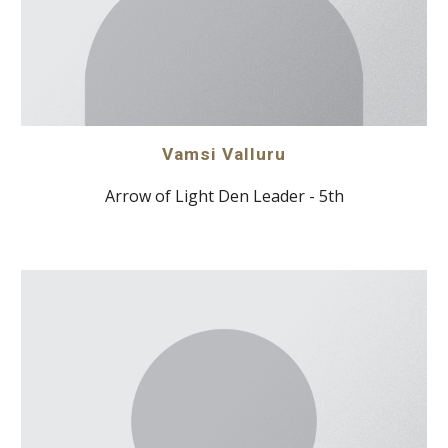
Vamsi Valluru
Arrow of Light Den Leader - 5th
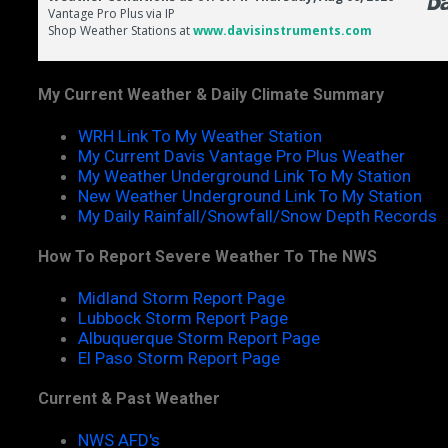
My Current Weather & Daily Climate Summary
WRH Link To My Weather Station
My Current Davis Vantage Pro Plus Weather
My Weather Underground Link To My Station
New Weather Underground Link To My Station
My Daily Rainfall/Snowfall/Snow Depth Records
How To Report Severe Weather To The NWS
Midland Storm Report Page
Lubbock Storm Report Page
Albuquerque Storm Report Page
El Paso Storm Report Page
Current & Past Weather
NWS AFD's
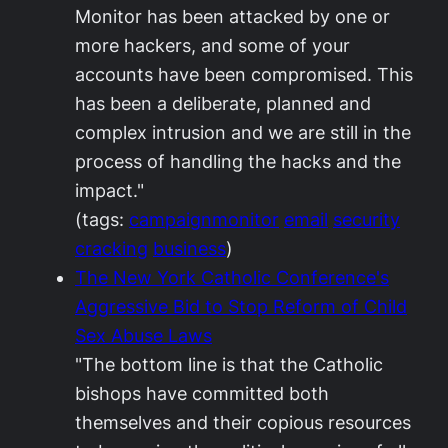
Monitor has been attacked by one or
more hackers, and some of your
accounts have been compromised. This
has been a deliberate, planned and
complex intrusion and we are still in the
process of handling the hacks and the
impact."
(tags:
campaignmonitor
email
security
cracking
business
)
The New York Catholic Conference's
Aggressive Bid to Stop Reform of Child
Sex Abuse Laws
"The bottom line is that the Catholic
bishops have committed both
themselves and their copious resources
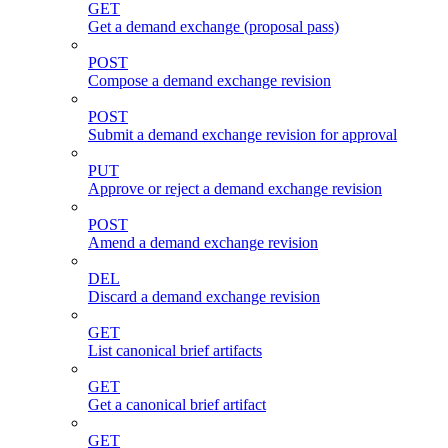
GET
Get a demand exchange (proposal pass)
POST
Compose a demand exchange revision
POST
Submit a demand exchange revision for approval
PUT
Approve or reject a demand exchange revision
POST
Amend a demand exchange revision
DEL
Discard a demand exchange revision
GET
List canonical brief artifacts
GET
Get a canonical brief artifact
GET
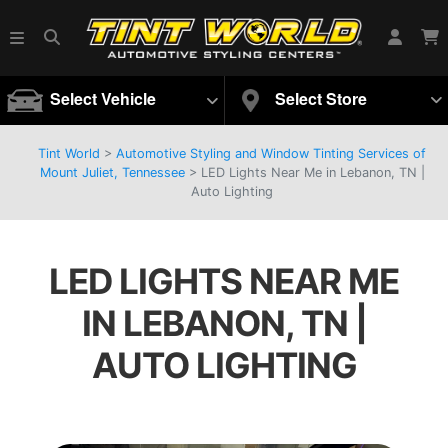
Select Vehicle
Select Store
Tint World
>
Automotive Styling and Window Tinting Services of
Mount Juliet, Tennessee
>
LED Lights Near Me in Lebanon, TN |
Auto Lighting
LED LIGHTS NEAR ME
IN LEBANON, TN |
AUTO LIGHTING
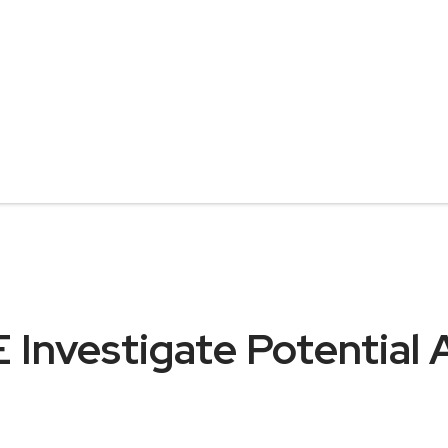
 Investigate Potential 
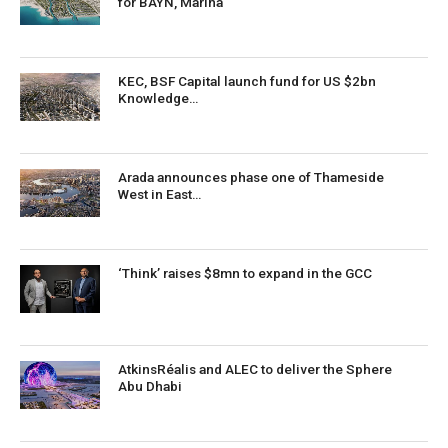
for BAYN, Marina
KEC, BSF Capital launch fund for US $2bn
Knowledge…
Arada announces phase one of Thameside
West in East…
‘Think’ raises $8mn to expand in the GCC
AtkinsRéalis and ALEC to deliver the Sphere
Abu Dhabi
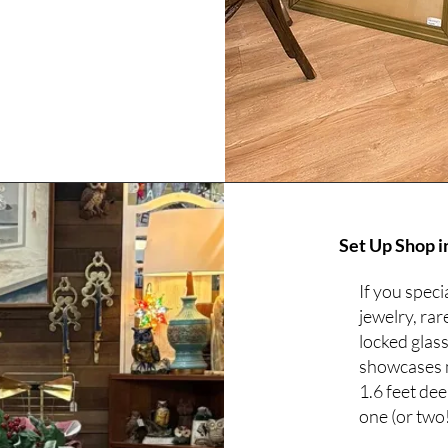
Set Up Shop i
If you speci
jewelry, rar
locked glas
showcases me
1.6 feet de
one (or two!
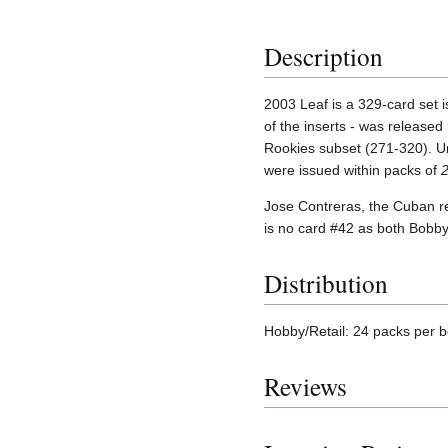
Description
2003 Leaf is a 329-card set 
of the inserts - was released
Rookies subset (271-320). U
were issued within packs of
Jose Contreras, the Cuban ref
is no card #42 as both Bobb
Distribution
Hobby/Retail: 24 packs per b
Reviews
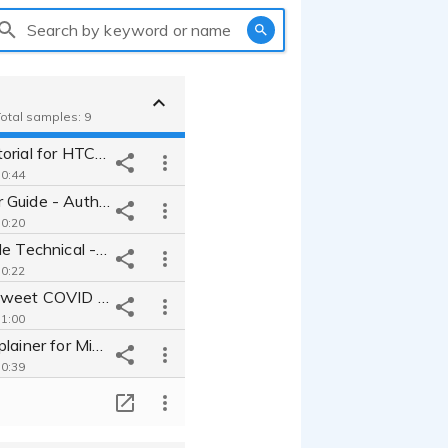
Search by keyword or name
Total samples: 9
VR Setup Tutorial for HTC Vive - Calm smooth trainer walkthrough
 0:44
Museum Tour Guide - Authoritative & Unique Audio Experience
 0:20
Cool Relatable Technical - Data Scientist for Software Explainer
 0:22
Feminine & Sweet COVID Process Video - Young Millennial Narrator
 1:00
Technical Explainer for Microsoft - Approachable Techy IT Pro
 0:39
Space Documentary - shimmering tone that's introspective & inspiring
T
 0:15
Financial Explainer - Airy College Student ad for FinTech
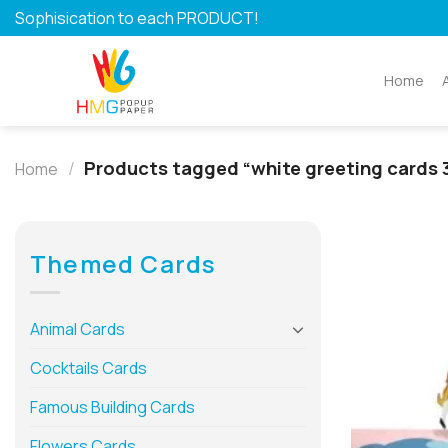
Skip
Sophisication to each PRODUCT!
to
content
Home
/
Products tagged “white greeting cards 
Home
Themed Cards
Animal Cards
Cocktails Cards
Famous Building Cards
Flowers Cards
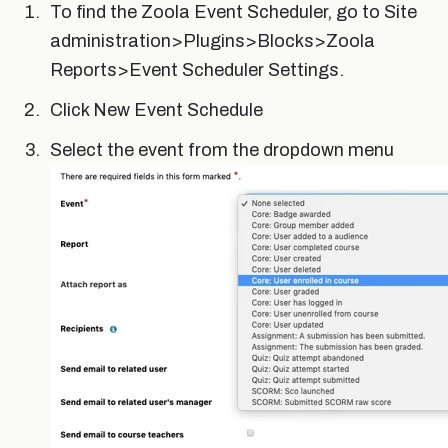
To find the Zoola Event Scheduler, go to Site
administration>Plugins>Blocks>Zoola
Reports>Event Scheduler Settings.
Click New Event Schedule
Select the event from the dropdown menu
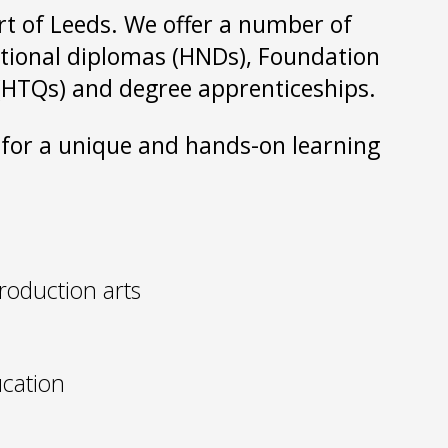
art of Leeds. We offer a number of
national diplomas (HNDs), Foundation
s (HTQs) and degree apprenticeships.
s for a unique and hands-on learning
roduction arts
cation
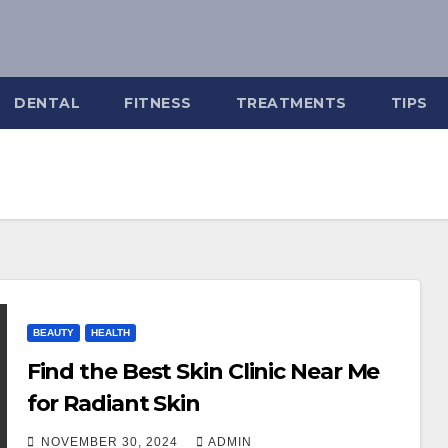
DENTAL
FITNESS
TREATMENTS
TIPS
BEAUTY
HEALTH
Find the Best Skin Clinic Near Me
for Radiant Skin
NOVEMBER 30, 2024
ADMIN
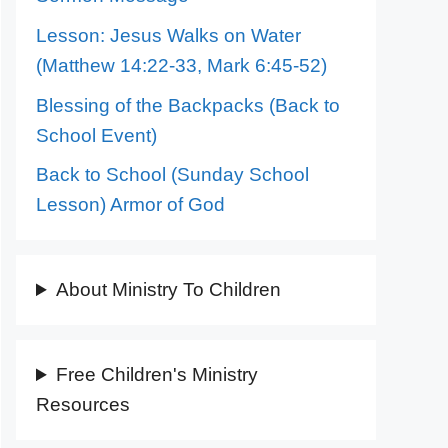
Lesson: Jesus Walks on Water
(Matthew 14:22-33, Mark 6:45-52)
Blessing of the Backpacks (Back to
School Event)
Back to School (Sunday School
Lesson) Armor of God
About Ministry To Children
Free Children's Ministry
Resources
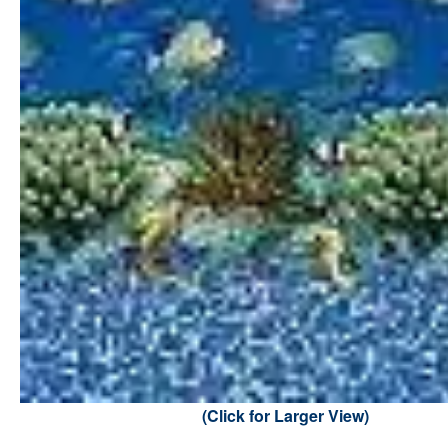
(Click for Larger View)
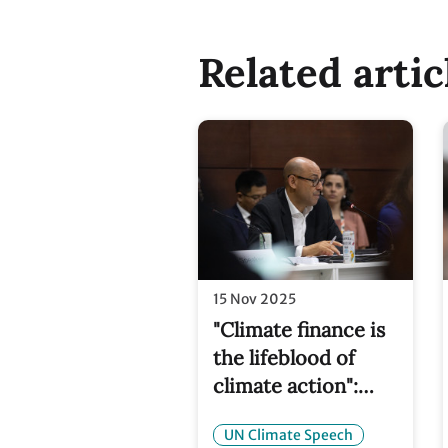
Related artic
15 Nov 2025
"Climate finance is
the lifeblood of
climate action":
Simon Stiell at
UN Climate Speech
COP30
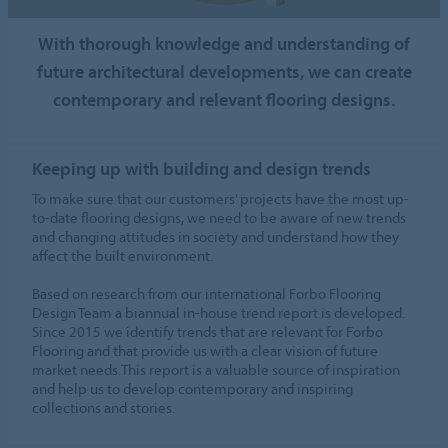
With thorough knowledge and understanding of
future architectural developments, we can create
contemporary and relevant flooring designs.
Keeping up with building and design trends
To make sure that our customers’ projects have the most up-
to-date flooring designs, we need to be aware of new trends
and changing attitudes in society and understand how they
affect the built environment.
Based on research from our international Forbo Flooring
Design Team a biannual in-house trend report is developed.
Since 2015 we identify trends that are relevant for Forbo
Flooring and that provide us with a clear vision of future
market needs.This report is a valuable source of inspiration
and help us to develop contemporary and inspiring
collections and stories.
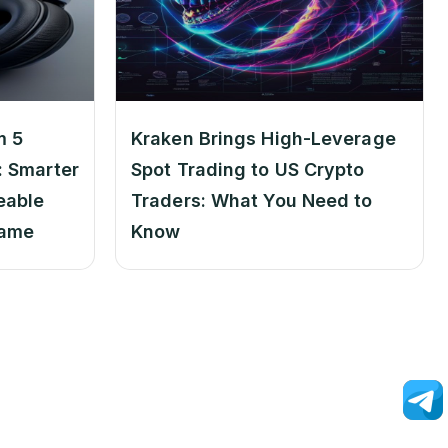
m 5
Kraken Brings High-Leverage
 Smarter
Spot Trading to US Crypto
eable
Traders: What You Need to
Game
Know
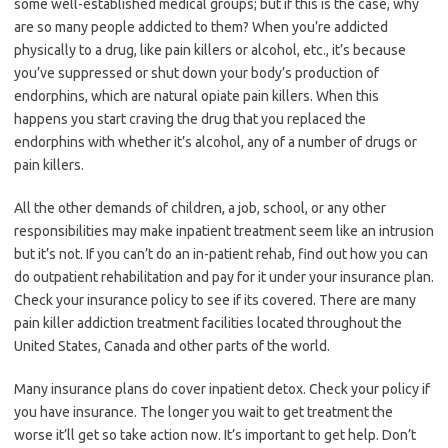
some well-established medical groups; but if this is the case, why
are so many people addicted to them? When you’re addicted
physically to a drug, like pain killers or alcohol, etc., it’s because
you’ve suppressed or shut down your body’s production of
endorphins, which are natural opiate pain killers. When this
happens you start craving the drug that you replaced the
endorphins with whether it’s alcohol, any of a number of drugs or
pain killers.
All the other demands of children, a job, school, or any other
responsibilities may make inpatient treatment seem like an intrusion
but it’s not. If you can’t do an in-patient rehab, find out how you can
do outpatient rehabilitation and pay for it under your insurance plan.
Check your insurance policy to see if its covered. There are many
pain killer addiction treatment facilities located throughout the
United States, Canada and other parts of the world.
Many insurance plans do cover inpatient detox. Check your policy if
you have insurance. The longer you wait to get treatment the
worse it’ll get so take action now. It’s important to get help. Don’t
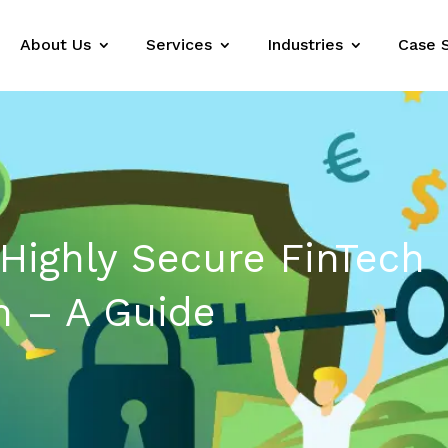
About Us
Services
Industries
Case 
 Highly Secure FinTech
n – A Guide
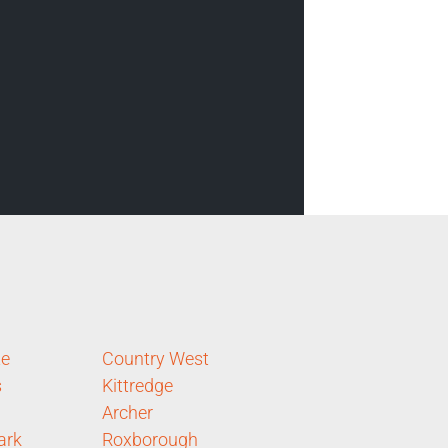
te
Country West
s
Kittredge
Archer
ark
Roxborough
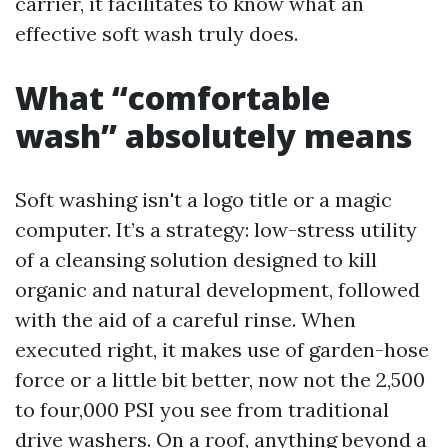
carrier, it facilitates to know what an
effective soft wash truly does.
What “comfortable
wash” absolutely means
Soft washing isn't a logo title or a magic
computer. It’s a strategy: low-stress utility
of a cleansing solution designed to kill
organic and natural development, followed
with the aid of a careful rinse. When
executed right, it makes use of garden-hose
force or a little bit better, now not the 2,500
to four,000 PSI you see from traditional
drive washers. On a roof, anything beyond a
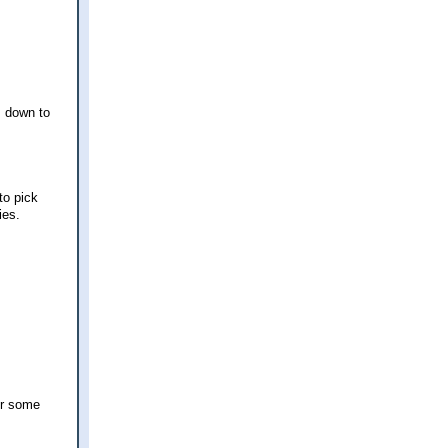
s down to
to pick
ies.
or some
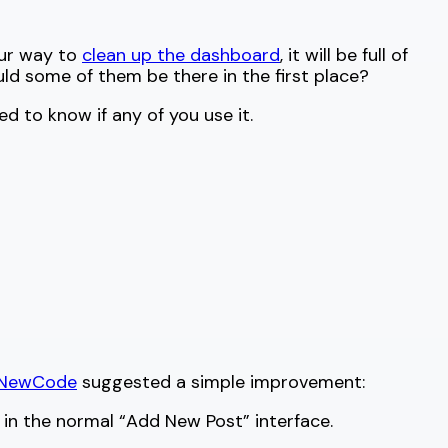
our way to
clean up the dashboard
, it will be full of
ld some of them be there in the first place?
 to know if any of you use it.
eNewCode
suggested a simple improvement:
 in the normal “Add New Post” interface.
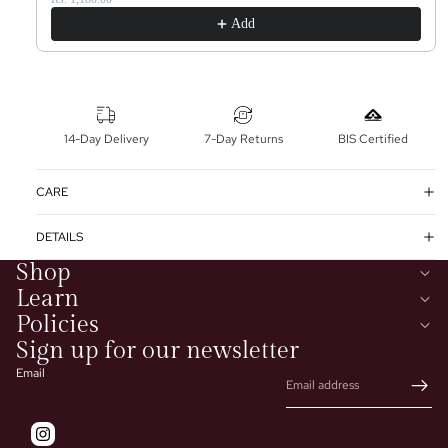
Add
14-Day Delivery
7-Day Returns
BIS Certified
CARE
DETAILS
Shop
Learn
Policies
Sign up for our newsletter
Email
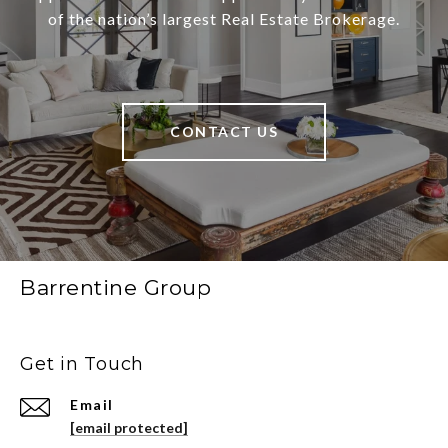
of the nation’s largest Real Estate Brokerage.
CONTACT US
Barrentine Group
Get in Touch
Email
[email protected]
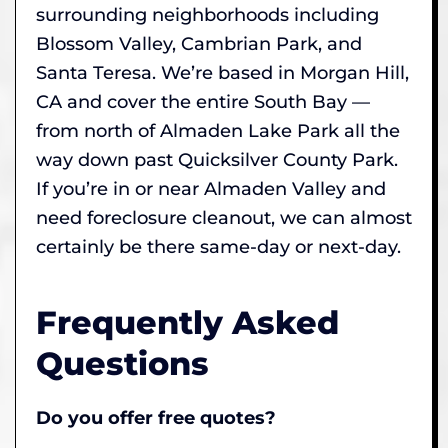
surrounding neighborhoods including
Blossom Valley, Cambrian Park, and
Santa Teresa. We’re based in Morgan Hill,
CA and cover the entire South Bay —
from north of Almaden Lake Park all the
way down past Quicksilver County Park.
If you’re in or near Almaden Valley and
need foreclosure cleanout, we can almost
certainly be there same-day or next-day.
Frequently Asked
Questions
Do you offer free quotes?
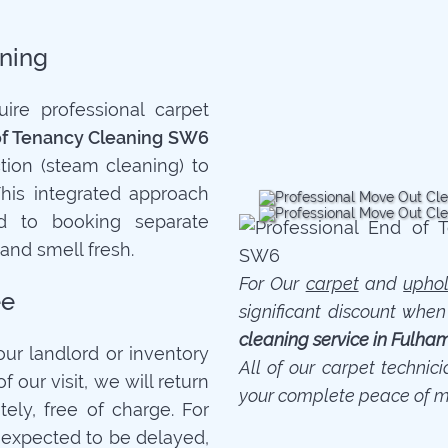
ning
re professional carpet
of Tenancy Cleaning SW6
tion (steam cleaning) to
This integrated approach
 to booking separate
 and smell fresh.
For Our
carpet
and
uphol
ee
significant discount whe
cleaning service in Fulha
your landlord or inventory
All of our carpet technic
f our visit, we will return
your complete peace of m
ely, free of charge. For
is expected to be delayed,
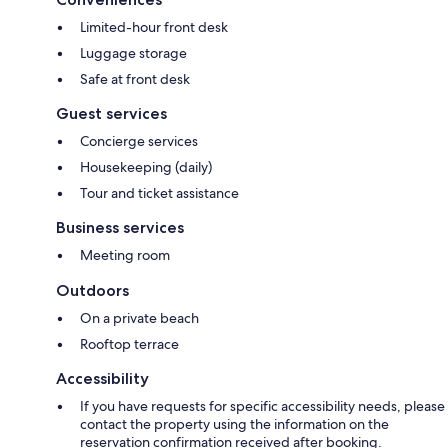
Limited-hour front desk
Luggage storage
Safe at front desk
Guest services
Concierge services
Housekeeping (daily)
Tour and ticket assistance
Business services
Meeting room
Outdoors
On a private beach
Rooftop terrace
Accessibility
If you have requests for specific accessibility needs, please
contact the property using the information on the
reservation confirmation received after booking.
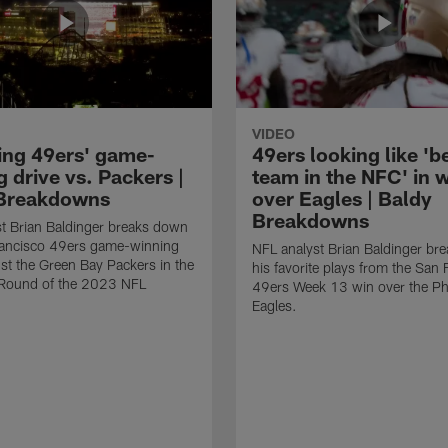
VIDEO
ing 49ers' game-
49ers looking like 'b
 drive vs. Packers |
team in the NFC' in 
Breakdowns
over Eagles | Baldy
Breakdowns
t Brian Baldinger breaks down
rancisco 49ers game-winning
NFL analyst Brian Baldinger br
nst the Green Bay Packers in the
his favorite plays from the San 
l Round of the 2023 NFL
49ers Week 13 win over the Phi
Eagles.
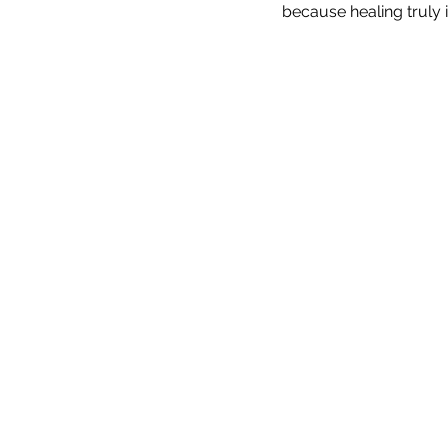
because healing truly i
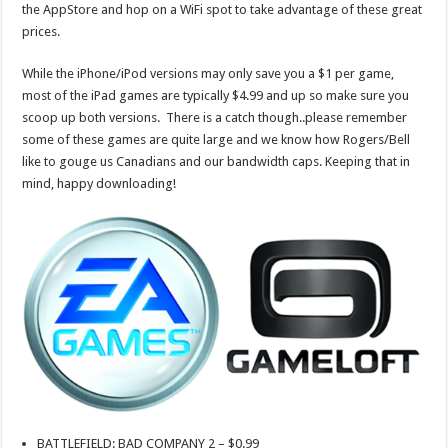
the AppStore and hop on a WiFi spot to take advantage of these great
prices.
While the iPhone/iPod versions may only save you a $1 per game,
most of the iPad games are typically $4.99 and up so make sure you
scoop up both versions. There is a catch though..please remember
some of these games are quite large and we know how Rogers/Bell
like to gouge us Canadians and our bandwidth caps. Keeping that in
mind, happy downloading!
BATTLEFIELD: BAD COMPANY 2 – $0.99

————————

# [TO-DO ITEM]
Rewrite the rows above from the line containing "some well-established medical" through the line containing "endorphins with whether" as a JSON list of strings, one string per line, leaving out any blank lines.

# [RESPONSE BELOW]
[
  "some well-established medical groups; but if this is the case, why",
  "are so many people addicted to them? When you’re addicted",
  "physically to a drug, like pain killers or alcohol, etc., it’s because",
  "you’ve suppressed or shut down your body’s production of",
  "endorphins, which are natural opiate pain killers. When this",
  "happens you start craving the drug that you replaced the",
  "endorphins with whether it’s alcohol, any of a number of drugs or"
]